The problem for Jolie in this regard is two-fold. One, the property tax only applies to
homes that are worth more than $3.2 million, an astronomical sum even in
London, where the average home price is nearly $1 million. That she is complaining about a tax
that will effect a sum of money that most of her fans and the American/European
populace will never be able to reach, much less spend on a secondary home,
reeks of being out-of-touch. And
though she’s a movie star that looks like Aphrodite and is more likely to have
dinner with the Queen or the President than she is an average person, the
public still demands that their celebrities
be approachable.
The second point is that the public loathes when rich people complain about taxes. It’s perhaps the biggest problem
affecting the Republican Party today-that they are seen as standing up for the
rich with their tax problems rather than the middle class. Even if the tax may seem unreasonable
(I would need to do a bit more research into it before I issued a verdict),
Angelina Jolie has $400 million-no one is feeling sympathy for her because she
can’t buy a beautiful British manor to be her second or third home.

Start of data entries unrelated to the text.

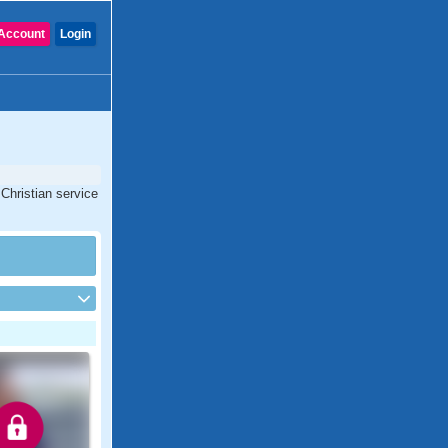
Account
Login
Christian service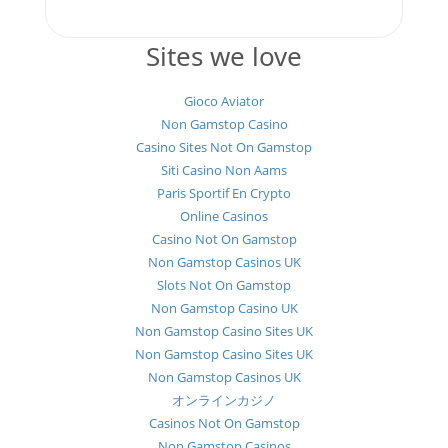
Sites we love
Gioco Aviator
Non Gamstop Casino
Casino Sites Not On Gamstop
Siti Casino Non Aams
Paris Sportif En Crypto
Online Casinos
Casino Not On Gamstop
Non Gamstop Casinos UK
Slots Not On Gamstop
Non Gamstop Casino UK
Non Gamstop Casino Sites UK
Non Gamstop Casino Sites UK
Non Gamstop Casinos UK
オンラインカジノ
Casinos Not On Gamstop
Non Gamstop Casinos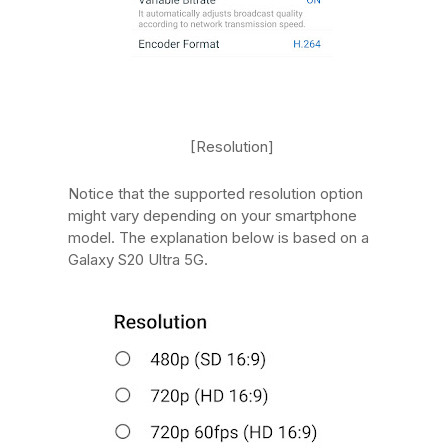
[Resolution]
Notice that the supported resolution option
might vary depending on your smartphone
model. The explanation below is based on a
Galaxy S20 Ultra 5G.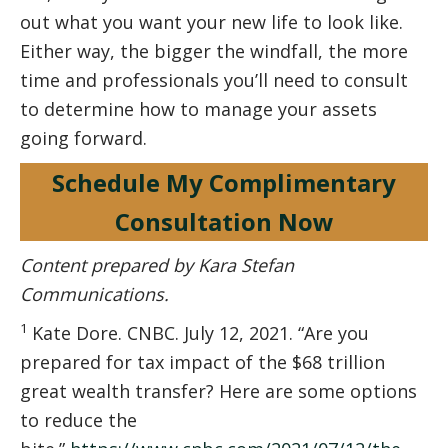
out what you want your new life to look like.
Either way, the bigger the windfall, the more
time and professionals you’ll need to consult
to determine how to manage your assets
going forward.
Schedule My Complimentary
Consultation Now
Content prepared by Kara Stefan
Communications.
1
Kate Dore. CNBC. July 12, 2021. “Are you
prepared for tax impact of the $68 trillion
great wealth transfer? Here are some options
to reduce the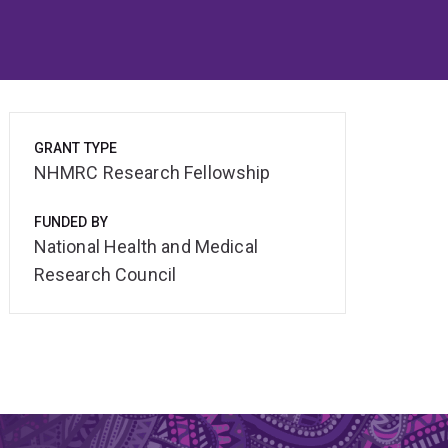
GRANT TYPE
NHMRC Research Fellowship
FUNDED BY
National Health and Medical
Research Council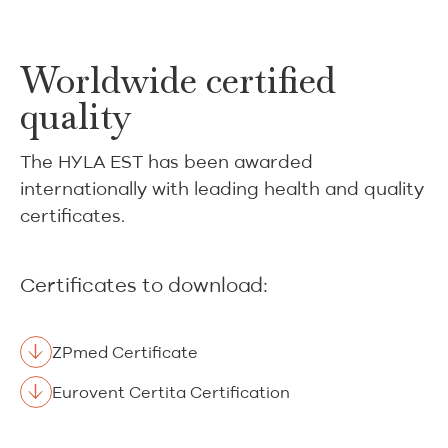
Worldwide certified
quality
The HYLA EST has been awarded
internationally with leading health and quality
certificates.
Certificates to download:
ZPmed Certificate
Eurovent Certita Certification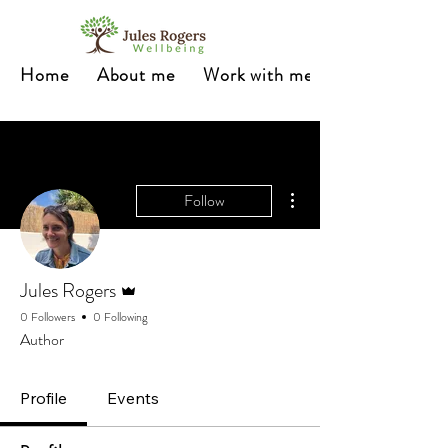
Home
About me
Work with me
More actions
Follow
Admin
Jules Rogers
0 Followers
0 Following
Author
Profile
Events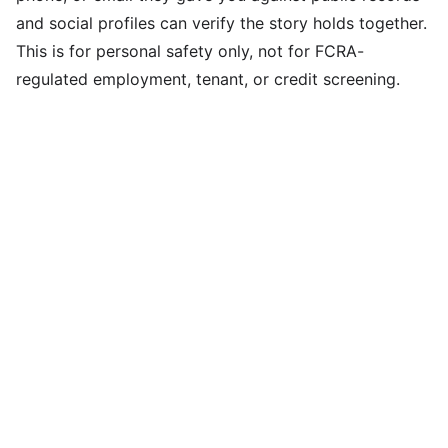
and social profiles can verify the story holds together.
This is for personal safety only, not for FCRA-
regulated employment, tenant, or credit screening.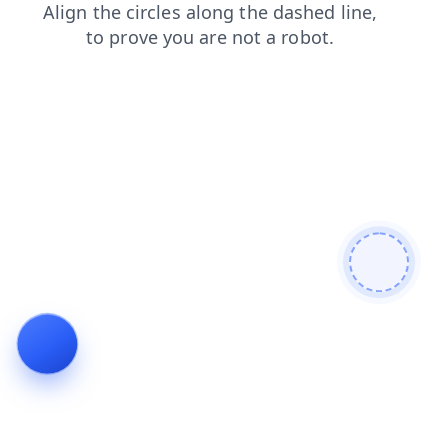
login
blog
contacts
news
products
faq
shop
search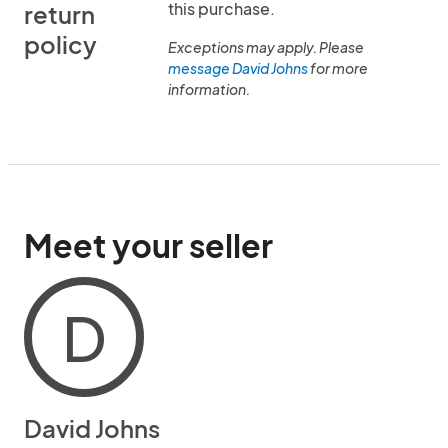
this purchase.
return
policy
Exceptions may apply. Please
message David Johns
for more
information.
Meet your seller
D
David Johns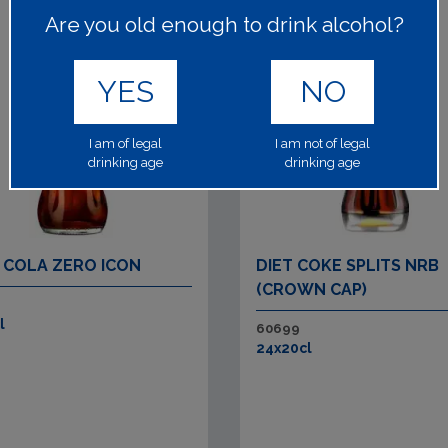
Are you old enough to drink alcohol?
YES
NO
I am of legal
I am not of legal
drinking age
drinking age
 COLA ZERO ICON
DIET COKE SPLITS NRB
(CROWN CAP)
l
60699
24x20cl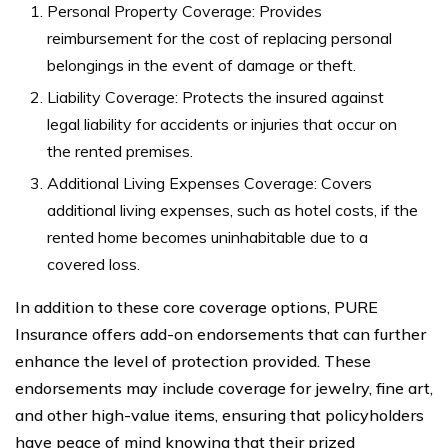
Personal Property Coverage: Provides
reimbursement for the cost of replacing personal
belongings in the event of damage or theft.
Liability Coverage: Protects the insured against
legal liability for accidents or injuries that occur on
the rented premises.
Additional Living Expenses Coverage: Covers
additional living expenses, such as hotel costs, if the
rented home becomes uninhabitable due to a
covered loss.
In addition to these core coverage options, PURE
Insurance offers add-on endorsements that can further
enhance the level of protection provided. These
endorsements may include coverage for jewelry, fine art,
and other high-value items, ensuring that policyholders
have peace of mind knowing that their prized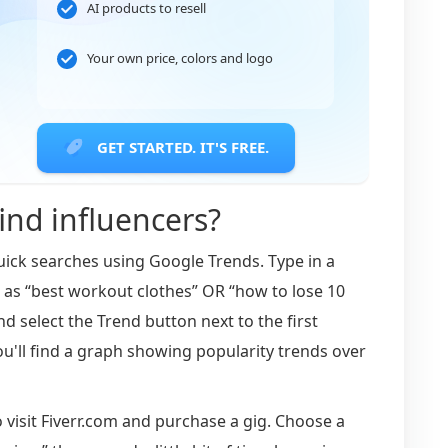
AI products to resell
Your own price, colors and logo
GET STARTED. IT'S FREE.
nd influencers?
uick searches using Google Trends. Type in a
h as “best workout clothes” OR “how to lose 10
nd select the Trend button next to the first
u'll find a graph showing popularity trends over
o visit Fiverr.com and purchase a gig. Choose a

This is something that you see countless wealthy people
doing, and it’s always a complete disaster for them. Hillary Clinton ran into an issue recently when she declared
she was “broke” after she left the White House, even though anyone who actually
has an understanding of the phrase broke realizes that she and Bill were hardly
“broke.” He was about to be making
hundreds of thousands of dollars on a speaking tour, while she had just been
elected as a United States senator, the salary of which, while not nearly as
much as Mrs. Clinton would have made in the private sector, surely is not what
one would constitute being broke.
The same could be said for Ann Romney when she complained about Mitt
Romney’s struggles with money in the late 1960’s, despite conservative
estimates being that they had roughly $400,000 worth of stock at the time
(adjusting for inflation) and neither of them had to have a job during their "broke" period.